LIFE, THE UNIVERSE, AND EVERYTHING

While still wanting to see more rigorous testing of ideas that electromagnetism may fluctuate in certain areas of the universe to give it a form of directionality, Professor Webb says if these findings continue to be confirmed, they may help explain why our universe is the way it is, and why there is life in it at all.

"For a long time, it has been thought that the laws of nature appear perfectly tuned to set the conditions for life to flourish. The strength of the electromagnetic force is one of those quantities. If it were only a few per cent different to the value we measure on Earth, the chemical evolution of the universe would be completely different and life may never have got going. It raises a tantalising question: does this 'Goldilocks' situation, where fundamental physical quantities like the fine structure constant are 'just right' to favour our existence, apply throughout the entire universe?"

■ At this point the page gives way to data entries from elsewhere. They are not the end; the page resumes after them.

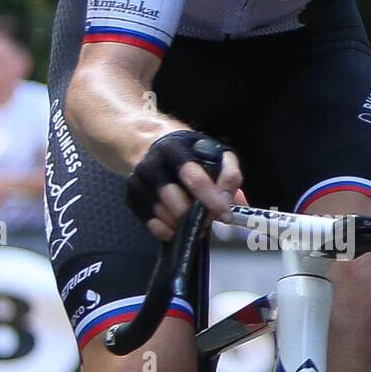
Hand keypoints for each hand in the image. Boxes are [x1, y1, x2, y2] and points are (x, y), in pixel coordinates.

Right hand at [128, 133, 242, 242]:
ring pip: (164, 214)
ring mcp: (139, 177)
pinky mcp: (130, 192)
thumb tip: (240, 205)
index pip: (195, 178)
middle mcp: (153, 161)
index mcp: (176, 147)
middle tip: (208, 220)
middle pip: (177, 202)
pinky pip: (148, 221)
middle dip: (196, 217)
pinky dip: (164, 229)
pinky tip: (174, 228)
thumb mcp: (213, 153)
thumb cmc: (189, 151)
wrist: (150, 142)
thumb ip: (229, 176)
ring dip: (182, 224)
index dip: (212, 200)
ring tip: (192, 221)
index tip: (225, 216)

If there is a directionality in the universe, Professor Webb argues, and if electromagnetism is shown to be very slightly different in certain regions of the cosmos, the most fundamental concepts underpinning much of modern physics will need revision.

"Our standard model of cosmology is based on an isotropic universe, one that is the same, statistically, in all directions," he says.

"That standard model itself is built upon Einstein's theory of gravity, which itself explicitly assumes constancy of the laws of Nature. If such fundamental principles turn out to be only good approximations, the doors are open to some very exciting, new ideas in physics."

Professor Webb's team believe this is the first step towards a far larger study exploring many directions in the universe, using data coming from new instruments on the world's largest telescopes. New technologies are now emerging to provide higher quality data, and new artificial intelligence analysis methods will help to automate measurements and carry them out more rapidly and with greater precision.